Textauszug:
■ ■ ■ ■ ■ ■ ■
Ihre wahre Bedeutung erhalten Stiftungen jedoch nicht durch die Geldmengen, die sie verteilen, sondern durch ihre besondere Arbeitsweise. Stiftungen – wie auch private Spender und Spenderinnen – können auf eine Weise agieren, wie es der öffentlichen Hand, oder auch Sponsoren aus der Wirtschaft, selten möglich ist.

Sie können sich sehr direkt an den bestehenden Bedürfnissen orientieren. Sie können ihre jeweiligen Fördergebiete und ihre Projektpartner gut kennenlernen, genau das ermöglichen, was gebraucht wird, und ihre Förderkriterien stets an diese Bedarfe anpassen.

Sie können, wenn sie entsprechend eingerichtet sind, sehr schnell reagieren. Das rechte Geld zur rechten Zeit – das ist ein Schlüssel zum Erfolg.

Sie können unbürokratisch fördern und niedrigschwellige Angebote machen.

Während die öffentliche Förderung prinzipiell mit Legislaturperioden zusammenhängt, können Stiftungen sehr langfristig fördern. Nichts beflügelt ein Projekt so effektiv wie die Aussicht auf eine zehnjährige Förderung.

Sie stehen – im Unterschied zu einer politischen Partei, einer Verwaltung oder der Sponsoring-Abteilung eines Wirtschaftsunternehmens – unter geringem Legitimations- und Rechtfertigungsdruck. So können sie sich kontroverser Themen annehmen, ganz neue Wege einschlagen, wenn nötig auch höhere Summen einsetzen und größere Risiken eingehen.

Nicht zuletzt können sie, als unabhängige und neutrale Einrichtungen, Brücken bilden zwischen Politik und Wirtschaft, zwischen Projekten und öffentlichen Trägern, zwischen großen Verbänden und kleinen Initiativen.

Diese Liste der Vorteile des Stiftens macht allerdings auch deutlich: Überall steckt Arbeit drin. Um ihre Chancen nutzen zu können, muss eine Stiftung gutes Personal und fähige Gremien haben. Um effizient und wirkungsvoll fördern zu können und ihre Strategien entsprechend zu entwickeln, muss sie ihre Förderungen evaluieren und möglicherweise selbst Forschung betreiben. Das bedeutet: Neben Ehrenamtlichen muss es unbedingt auch Hauptamtliche geben, qualifiziert und finanziell entsprechend ausgestattet.
■ ■ ■ ■ ■ ■ ■
Vorliegendes Material:

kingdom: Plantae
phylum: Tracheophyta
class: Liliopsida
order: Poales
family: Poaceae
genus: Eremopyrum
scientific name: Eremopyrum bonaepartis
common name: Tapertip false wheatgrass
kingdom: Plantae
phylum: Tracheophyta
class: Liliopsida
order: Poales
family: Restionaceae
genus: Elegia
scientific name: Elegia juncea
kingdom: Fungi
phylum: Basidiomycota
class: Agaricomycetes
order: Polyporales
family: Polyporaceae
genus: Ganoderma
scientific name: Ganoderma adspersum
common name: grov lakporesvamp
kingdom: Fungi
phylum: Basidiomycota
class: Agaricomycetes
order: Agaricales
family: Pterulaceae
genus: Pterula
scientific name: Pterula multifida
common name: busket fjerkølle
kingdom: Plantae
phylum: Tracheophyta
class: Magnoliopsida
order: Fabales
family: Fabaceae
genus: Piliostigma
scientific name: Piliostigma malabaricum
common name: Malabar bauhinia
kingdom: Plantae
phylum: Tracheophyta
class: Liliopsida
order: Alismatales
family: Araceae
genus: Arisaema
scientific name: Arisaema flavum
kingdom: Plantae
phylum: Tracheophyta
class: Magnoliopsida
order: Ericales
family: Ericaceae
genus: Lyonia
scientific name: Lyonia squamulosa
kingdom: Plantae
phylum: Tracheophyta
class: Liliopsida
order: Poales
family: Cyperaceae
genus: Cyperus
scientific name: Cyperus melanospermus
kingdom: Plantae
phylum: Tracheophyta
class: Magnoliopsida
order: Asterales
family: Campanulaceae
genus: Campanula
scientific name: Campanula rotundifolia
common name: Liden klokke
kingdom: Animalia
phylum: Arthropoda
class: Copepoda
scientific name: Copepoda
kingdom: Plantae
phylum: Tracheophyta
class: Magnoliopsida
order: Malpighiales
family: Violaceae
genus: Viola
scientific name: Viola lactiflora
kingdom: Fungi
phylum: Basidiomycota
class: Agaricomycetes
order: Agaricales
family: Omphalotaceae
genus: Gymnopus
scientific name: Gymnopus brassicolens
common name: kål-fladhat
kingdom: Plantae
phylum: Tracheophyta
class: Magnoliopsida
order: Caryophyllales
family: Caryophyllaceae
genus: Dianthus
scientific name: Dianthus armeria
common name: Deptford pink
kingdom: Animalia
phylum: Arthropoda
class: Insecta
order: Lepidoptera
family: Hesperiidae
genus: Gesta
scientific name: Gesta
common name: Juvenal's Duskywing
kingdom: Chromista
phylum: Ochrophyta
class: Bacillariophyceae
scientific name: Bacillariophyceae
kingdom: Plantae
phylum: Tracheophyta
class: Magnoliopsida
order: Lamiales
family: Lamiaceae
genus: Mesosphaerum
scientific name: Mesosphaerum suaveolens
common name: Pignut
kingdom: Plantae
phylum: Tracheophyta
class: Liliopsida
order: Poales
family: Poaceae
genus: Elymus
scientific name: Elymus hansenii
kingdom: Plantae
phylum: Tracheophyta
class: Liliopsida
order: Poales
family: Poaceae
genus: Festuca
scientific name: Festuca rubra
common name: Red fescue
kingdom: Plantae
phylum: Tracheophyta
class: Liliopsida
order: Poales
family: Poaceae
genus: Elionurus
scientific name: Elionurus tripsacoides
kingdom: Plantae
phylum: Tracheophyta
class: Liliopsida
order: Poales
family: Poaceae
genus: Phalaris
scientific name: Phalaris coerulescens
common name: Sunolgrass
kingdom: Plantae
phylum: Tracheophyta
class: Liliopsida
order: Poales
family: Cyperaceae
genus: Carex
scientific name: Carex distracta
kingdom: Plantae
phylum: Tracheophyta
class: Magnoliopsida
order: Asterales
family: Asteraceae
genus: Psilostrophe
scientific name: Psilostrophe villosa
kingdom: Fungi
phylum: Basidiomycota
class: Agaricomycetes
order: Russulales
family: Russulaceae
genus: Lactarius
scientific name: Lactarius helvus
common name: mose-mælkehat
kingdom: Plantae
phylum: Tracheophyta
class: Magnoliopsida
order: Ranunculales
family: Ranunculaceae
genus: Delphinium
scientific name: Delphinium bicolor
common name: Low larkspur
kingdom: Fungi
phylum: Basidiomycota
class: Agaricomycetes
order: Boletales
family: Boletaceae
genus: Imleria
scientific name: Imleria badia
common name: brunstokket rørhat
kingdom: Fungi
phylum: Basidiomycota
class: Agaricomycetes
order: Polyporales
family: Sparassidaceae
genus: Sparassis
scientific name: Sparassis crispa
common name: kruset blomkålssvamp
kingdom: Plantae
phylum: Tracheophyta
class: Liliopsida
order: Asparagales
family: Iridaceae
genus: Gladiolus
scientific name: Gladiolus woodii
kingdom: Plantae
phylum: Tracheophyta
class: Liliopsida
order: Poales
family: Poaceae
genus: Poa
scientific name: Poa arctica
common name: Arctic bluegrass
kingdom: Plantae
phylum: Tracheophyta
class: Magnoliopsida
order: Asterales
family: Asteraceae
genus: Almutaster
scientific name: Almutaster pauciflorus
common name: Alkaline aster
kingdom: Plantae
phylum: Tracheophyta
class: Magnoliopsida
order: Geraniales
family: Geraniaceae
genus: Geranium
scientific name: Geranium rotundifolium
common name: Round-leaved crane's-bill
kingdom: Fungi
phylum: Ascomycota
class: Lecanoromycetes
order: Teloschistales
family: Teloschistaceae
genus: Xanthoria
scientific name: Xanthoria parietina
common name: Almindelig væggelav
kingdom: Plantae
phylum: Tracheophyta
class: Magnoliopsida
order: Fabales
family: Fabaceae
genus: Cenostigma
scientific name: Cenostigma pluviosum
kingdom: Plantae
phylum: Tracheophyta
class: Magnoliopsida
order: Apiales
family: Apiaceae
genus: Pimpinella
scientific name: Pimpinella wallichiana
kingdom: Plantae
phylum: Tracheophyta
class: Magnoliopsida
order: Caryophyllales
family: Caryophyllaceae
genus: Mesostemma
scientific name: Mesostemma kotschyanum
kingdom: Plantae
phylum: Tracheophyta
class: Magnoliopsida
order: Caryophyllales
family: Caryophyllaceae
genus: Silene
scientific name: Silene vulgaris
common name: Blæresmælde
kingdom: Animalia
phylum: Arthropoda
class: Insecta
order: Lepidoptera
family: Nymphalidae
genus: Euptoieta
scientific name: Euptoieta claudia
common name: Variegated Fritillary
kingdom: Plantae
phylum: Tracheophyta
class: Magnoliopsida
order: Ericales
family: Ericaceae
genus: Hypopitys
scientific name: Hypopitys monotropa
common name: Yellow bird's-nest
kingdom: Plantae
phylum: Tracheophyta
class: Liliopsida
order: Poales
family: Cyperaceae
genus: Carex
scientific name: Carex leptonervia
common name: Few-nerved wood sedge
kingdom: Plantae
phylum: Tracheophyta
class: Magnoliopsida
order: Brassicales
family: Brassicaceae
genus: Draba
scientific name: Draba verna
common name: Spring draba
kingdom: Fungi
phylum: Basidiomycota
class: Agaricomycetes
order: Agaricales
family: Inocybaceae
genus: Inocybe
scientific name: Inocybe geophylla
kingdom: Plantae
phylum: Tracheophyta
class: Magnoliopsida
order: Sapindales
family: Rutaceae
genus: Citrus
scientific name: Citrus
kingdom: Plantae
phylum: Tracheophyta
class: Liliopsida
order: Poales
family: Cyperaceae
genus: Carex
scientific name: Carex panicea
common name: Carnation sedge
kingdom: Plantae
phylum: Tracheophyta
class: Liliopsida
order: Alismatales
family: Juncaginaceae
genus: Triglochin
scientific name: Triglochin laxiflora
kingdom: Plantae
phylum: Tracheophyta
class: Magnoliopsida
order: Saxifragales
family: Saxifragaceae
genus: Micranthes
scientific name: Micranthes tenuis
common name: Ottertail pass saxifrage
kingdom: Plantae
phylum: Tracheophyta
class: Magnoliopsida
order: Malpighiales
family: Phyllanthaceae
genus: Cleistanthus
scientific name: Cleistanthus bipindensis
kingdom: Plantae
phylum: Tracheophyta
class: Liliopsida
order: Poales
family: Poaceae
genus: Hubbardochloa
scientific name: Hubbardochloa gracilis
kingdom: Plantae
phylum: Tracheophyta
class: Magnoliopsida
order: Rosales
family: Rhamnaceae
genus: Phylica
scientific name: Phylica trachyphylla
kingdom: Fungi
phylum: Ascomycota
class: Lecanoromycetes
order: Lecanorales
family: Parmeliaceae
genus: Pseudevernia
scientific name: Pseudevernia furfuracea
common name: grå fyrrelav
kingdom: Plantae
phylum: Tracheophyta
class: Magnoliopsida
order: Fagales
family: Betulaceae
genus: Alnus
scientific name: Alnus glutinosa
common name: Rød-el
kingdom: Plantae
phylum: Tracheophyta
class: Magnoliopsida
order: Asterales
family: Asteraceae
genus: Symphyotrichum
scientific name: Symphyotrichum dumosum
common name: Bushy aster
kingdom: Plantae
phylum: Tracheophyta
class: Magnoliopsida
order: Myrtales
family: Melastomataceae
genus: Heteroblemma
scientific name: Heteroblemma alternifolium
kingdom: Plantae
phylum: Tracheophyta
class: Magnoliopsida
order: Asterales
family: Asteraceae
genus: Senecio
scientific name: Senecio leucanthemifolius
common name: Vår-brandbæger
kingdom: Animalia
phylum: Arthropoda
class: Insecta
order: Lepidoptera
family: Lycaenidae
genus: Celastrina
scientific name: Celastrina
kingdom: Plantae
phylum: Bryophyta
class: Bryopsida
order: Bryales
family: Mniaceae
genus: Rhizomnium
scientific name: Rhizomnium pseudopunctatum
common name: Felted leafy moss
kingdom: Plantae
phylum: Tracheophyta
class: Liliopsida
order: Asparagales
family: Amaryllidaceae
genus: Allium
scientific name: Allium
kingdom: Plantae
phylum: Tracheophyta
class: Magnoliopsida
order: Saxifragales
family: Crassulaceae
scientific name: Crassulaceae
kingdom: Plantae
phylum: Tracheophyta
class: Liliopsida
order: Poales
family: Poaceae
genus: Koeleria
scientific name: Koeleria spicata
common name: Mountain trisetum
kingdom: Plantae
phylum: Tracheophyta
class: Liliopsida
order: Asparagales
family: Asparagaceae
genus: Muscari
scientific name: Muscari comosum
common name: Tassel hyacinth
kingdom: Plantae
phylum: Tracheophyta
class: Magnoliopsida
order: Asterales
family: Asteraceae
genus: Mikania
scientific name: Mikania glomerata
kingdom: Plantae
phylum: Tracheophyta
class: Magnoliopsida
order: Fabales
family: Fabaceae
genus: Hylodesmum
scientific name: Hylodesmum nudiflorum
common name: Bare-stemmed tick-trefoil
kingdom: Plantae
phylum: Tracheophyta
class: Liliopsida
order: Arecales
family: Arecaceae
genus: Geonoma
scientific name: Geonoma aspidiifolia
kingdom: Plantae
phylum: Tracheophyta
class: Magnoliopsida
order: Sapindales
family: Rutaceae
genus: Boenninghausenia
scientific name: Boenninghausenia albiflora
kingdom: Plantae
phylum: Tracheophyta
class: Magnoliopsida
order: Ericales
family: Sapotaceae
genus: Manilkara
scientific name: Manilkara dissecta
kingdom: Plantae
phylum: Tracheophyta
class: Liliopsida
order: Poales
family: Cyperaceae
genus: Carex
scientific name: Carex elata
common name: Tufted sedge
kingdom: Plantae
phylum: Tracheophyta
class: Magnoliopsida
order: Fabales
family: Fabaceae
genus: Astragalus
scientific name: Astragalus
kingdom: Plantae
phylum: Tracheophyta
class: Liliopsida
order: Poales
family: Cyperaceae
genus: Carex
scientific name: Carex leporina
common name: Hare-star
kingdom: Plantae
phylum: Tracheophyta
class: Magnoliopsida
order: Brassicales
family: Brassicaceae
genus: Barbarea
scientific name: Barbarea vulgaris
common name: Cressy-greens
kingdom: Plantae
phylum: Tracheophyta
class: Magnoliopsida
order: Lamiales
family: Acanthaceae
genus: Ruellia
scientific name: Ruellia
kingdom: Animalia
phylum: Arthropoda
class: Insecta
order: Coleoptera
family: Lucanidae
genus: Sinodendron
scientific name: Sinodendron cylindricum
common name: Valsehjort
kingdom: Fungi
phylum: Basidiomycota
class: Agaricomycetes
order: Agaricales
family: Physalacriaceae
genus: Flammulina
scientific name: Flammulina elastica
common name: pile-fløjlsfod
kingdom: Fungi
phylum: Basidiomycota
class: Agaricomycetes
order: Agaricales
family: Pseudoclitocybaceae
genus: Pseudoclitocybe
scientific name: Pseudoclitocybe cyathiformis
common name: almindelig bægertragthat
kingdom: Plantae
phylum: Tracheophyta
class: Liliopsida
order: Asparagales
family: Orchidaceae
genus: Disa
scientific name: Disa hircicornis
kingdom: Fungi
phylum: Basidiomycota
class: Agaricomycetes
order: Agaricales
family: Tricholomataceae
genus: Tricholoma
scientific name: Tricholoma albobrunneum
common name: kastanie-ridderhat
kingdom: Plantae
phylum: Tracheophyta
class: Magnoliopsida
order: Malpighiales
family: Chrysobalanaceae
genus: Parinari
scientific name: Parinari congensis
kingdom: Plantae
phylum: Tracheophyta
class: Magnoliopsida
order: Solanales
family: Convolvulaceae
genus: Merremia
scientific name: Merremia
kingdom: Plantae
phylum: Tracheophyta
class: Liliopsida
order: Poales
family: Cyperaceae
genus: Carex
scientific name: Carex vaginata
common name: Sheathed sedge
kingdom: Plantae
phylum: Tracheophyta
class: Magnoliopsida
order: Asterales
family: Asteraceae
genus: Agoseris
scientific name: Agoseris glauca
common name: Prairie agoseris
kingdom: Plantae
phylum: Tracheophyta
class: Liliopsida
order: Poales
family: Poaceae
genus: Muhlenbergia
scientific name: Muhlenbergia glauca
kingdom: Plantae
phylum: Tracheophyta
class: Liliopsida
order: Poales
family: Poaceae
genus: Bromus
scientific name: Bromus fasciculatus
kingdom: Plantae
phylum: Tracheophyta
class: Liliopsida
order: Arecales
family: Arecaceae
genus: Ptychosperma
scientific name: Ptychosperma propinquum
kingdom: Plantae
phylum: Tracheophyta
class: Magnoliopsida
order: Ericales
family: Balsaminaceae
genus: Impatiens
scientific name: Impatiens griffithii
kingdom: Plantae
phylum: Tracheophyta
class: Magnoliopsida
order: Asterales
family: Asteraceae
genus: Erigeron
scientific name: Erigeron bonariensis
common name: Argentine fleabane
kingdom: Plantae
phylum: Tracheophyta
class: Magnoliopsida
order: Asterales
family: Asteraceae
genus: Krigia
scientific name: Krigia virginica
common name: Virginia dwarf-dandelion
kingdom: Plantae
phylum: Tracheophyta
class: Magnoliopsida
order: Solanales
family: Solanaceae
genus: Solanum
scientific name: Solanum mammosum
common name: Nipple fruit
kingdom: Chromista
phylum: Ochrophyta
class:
■ ■ ■ ■ ■ ■ ■
Zu bearbeiten:
1. Beantworte die folgenden Fragen zum Textauszug über Stiftungen:
(a) Womit hängt die öffentliche Förderung prinzipiell zusammen?
(b) Was wird als ein Schlüssel zum Erfolg bezeichnet?
(c) Wen muss es neben Ehrenamtlichen unbedingt auch geben?
2. Gib den Textauszug über Stiftungen wörtlich wieder, beginnend bei „Sie können, wenn“ und endend bei „niedrigschwellige Angebote machen.“.
Das Material steht in keinem Zusammenhang mit dem Textauszug.

Erwartete Lösungen:
1.
(a) Mit Legislaturperioden.
(b) Das rechte Geld zur rechten Zeit.
(c) Hauptamtliche, qualifiziert und finanziell entsprechend ausgestattet.

2.
Sie können, wenn sie entsprechend eingerichtet sind, sehr schnell reagieren. Das rechte Geld zur rechten Zeit – das ist ein Schlüssel zum Erfolg.

Sie können unbürokratisch fördern und niedrigschwellige Angebote machen.